In our Great First-Half 2020 Book Preview, published last January, which feels approximately seven decades ago, our own Il’ja Rákoš described Moshfegh’s latest as an “atmospheric, darkly comic tale of a pathologically lonely widow and the thrills lurking in her sylvan retreat.” Now that we’ve all basically been homebound, that sounds relatable—although that “sylvan” descriptor might be aspirational for most.

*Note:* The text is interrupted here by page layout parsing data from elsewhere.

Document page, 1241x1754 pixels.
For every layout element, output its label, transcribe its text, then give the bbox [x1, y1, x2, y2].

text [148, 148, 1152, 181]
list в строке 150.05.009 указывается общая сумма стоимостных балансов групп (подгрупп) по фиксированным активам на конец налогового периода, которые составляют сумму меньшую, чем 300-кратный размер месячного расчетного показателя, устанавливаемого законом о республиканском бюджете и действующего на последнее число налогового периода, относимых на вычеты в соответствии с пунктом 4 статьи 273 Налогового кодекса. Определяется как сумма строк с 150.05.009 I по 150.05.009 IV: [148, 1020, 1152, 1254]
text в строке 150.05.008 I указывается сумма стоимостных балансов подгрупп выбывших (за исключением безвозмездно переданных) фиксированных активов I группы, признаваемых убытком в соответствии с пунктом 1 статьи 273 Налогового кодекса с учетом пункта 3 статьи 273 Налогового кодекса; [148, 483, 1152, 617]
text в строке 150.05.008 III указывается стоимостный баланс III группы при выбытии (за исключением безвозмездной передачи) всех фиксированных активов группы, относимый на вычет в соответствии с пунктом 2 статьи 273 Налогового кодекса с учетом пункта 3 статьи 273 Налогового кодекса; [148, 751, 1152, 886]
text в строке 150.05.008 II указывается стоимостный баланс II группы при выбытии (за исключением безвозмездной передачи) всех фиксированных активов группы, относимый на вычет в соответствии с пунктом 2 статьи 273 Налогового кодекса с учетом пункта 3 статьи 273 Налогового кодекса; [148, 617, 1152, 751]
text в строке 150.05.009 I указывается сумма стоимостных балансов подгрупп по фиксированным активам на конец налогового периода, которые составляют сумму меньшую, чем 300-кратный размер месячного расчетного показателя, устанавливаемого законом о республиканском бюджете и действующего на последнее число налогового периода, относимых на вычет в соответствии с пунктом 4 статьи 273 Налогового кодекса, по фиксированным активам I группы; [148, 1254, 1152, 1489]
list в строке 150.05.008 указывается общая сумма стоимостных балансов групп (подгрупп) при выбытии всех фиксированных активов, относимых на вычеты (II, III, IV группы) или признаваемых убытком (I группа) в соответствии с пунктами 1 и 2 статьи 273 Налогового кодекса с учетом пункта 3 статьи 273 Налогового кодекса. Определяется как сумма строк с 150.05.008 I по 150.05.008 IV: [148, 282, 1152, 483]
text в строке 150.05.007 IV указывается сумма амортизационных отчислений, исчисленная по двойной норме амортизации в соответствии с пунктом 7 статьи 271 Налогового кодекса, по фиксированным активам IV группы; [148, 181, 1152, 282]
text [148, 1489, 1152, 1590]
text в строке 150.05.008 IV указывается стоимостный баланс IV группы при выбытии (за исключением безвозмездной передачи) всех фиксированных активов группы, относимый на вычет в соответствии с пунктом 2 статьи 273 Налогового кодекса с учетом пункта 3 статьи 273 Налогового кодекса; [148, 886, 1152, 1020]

Washburn’s rise meanwhile could, if I were to toot my own horn, be ascribed to the way I wrote about his novel in the May edition of our Millions member newsletter:

I’ve worked 18-hour days nonstop since February because of my day job at a certain university with a very popular pandemic tracking map, so I’ve had precious few opportunities to read books. I also have a nine-month-old, so ditto. But people are right when they say life finds a way, and in pre-dawn hours while standing at the kitchen counter, or late night as I linger a moment or two longer than I should in my workspace, I’ve snatched bleary-eyed bits of Kawai Strong Washburn‘s debut novel, Sharks in the Time of Saviors, and its viscerally rendered Hawaiian setting, interwoven with themes of new and old traditions, has been exactly the jolt I’ve needed. I’m not done yet but when I do finish, when the world settles, when the pandemic subsides, I’ll be thinking about it still.

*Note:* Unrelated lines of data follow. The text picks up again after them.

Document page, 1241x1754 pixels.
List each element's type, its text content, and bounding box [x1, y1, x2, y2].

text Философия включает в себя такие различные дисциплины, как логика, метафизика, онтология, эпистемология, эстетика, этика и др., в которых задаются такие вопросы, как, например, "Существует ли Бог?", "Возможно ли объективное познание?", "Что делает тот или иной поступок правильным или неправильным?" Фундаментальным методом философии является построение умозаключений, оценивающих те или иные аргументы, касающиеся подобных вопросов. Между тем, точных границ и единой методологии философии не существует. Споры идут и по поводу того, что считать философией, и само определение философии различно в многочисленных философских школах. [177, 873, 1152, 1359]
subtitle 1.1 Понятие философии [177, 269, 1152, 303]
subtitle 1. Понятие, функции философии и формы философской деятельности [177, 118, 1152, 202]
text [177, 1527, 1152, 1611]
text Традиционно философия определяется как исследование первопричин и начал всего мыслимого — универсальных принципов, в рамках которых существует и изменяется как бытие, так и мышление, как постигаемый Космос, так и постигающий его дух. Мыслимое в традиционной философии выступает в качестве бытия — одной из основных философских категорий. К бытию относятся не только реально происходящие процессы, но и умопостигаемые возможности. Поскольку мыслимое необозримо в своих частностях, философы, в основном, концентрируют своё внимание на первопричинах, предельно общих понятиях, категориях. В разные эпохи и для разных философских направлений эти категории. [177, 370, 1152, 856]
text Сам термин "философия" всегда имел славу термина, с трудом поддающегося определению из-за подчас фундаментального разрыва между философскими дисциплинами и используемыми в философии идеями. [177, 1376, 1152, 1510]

Now that I’ve finished it, I can confirm: I’ve thought about this book almost daily since then. Now that we’re in July, I can also confirm: the virus is still here. Wear a mask.

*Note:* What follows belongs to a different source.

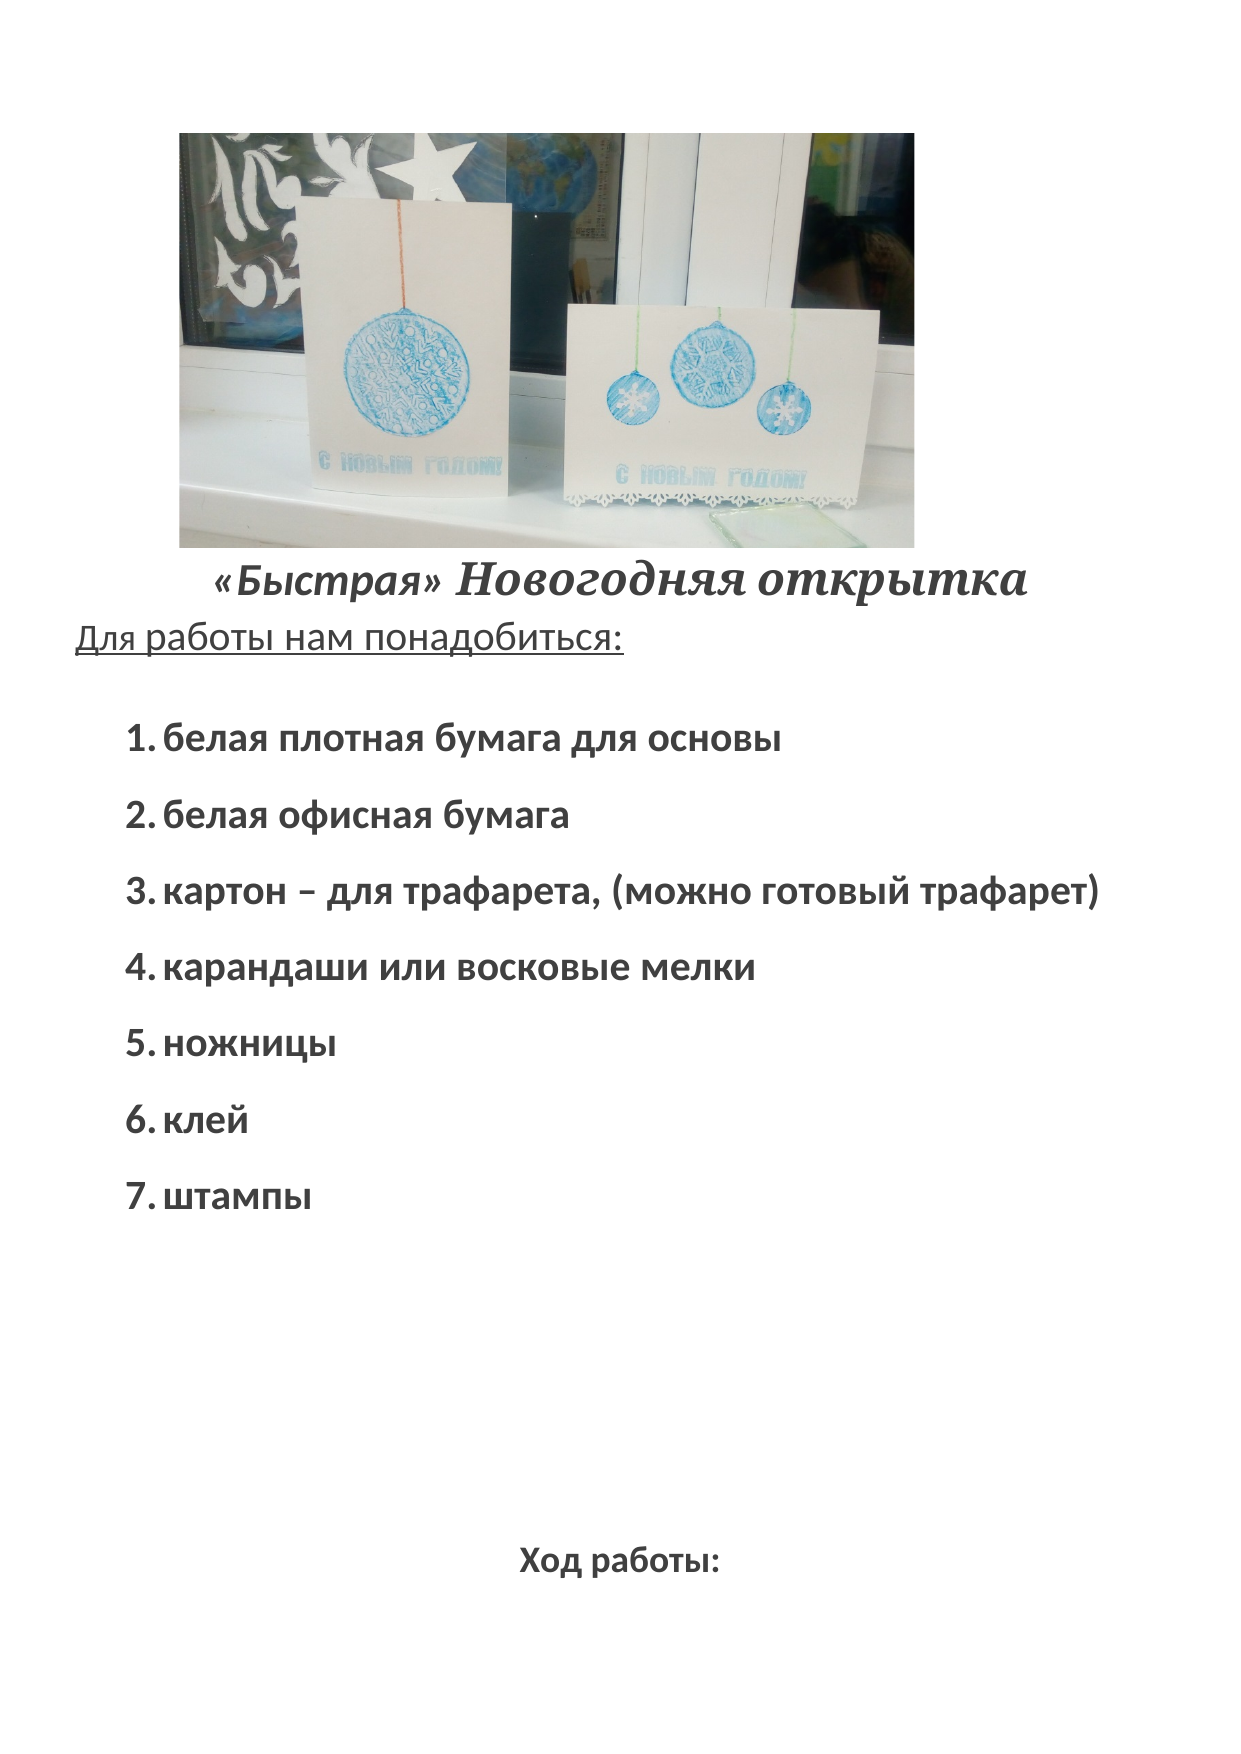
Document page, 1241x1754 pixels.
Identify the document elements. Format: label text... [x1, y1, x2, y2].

Among the near misses we must highlight Ibram X. Kendi’s How to Be an Antiracist, which has become ubiquitous on reading lists the past few months. Although the circumstances of the book’s growing popularity are tragic, the fact that a book is newly popular makes it no less essential, and that new readers are interested in it should be celebrated—even if many of them are coming to it later than one would like, and even if the act of reading a book (or any number of books) alone will not make right what is wrong. Still, we ought to see the good where it is: this is a start for many people, even if it is overdue. Let’s all get to work.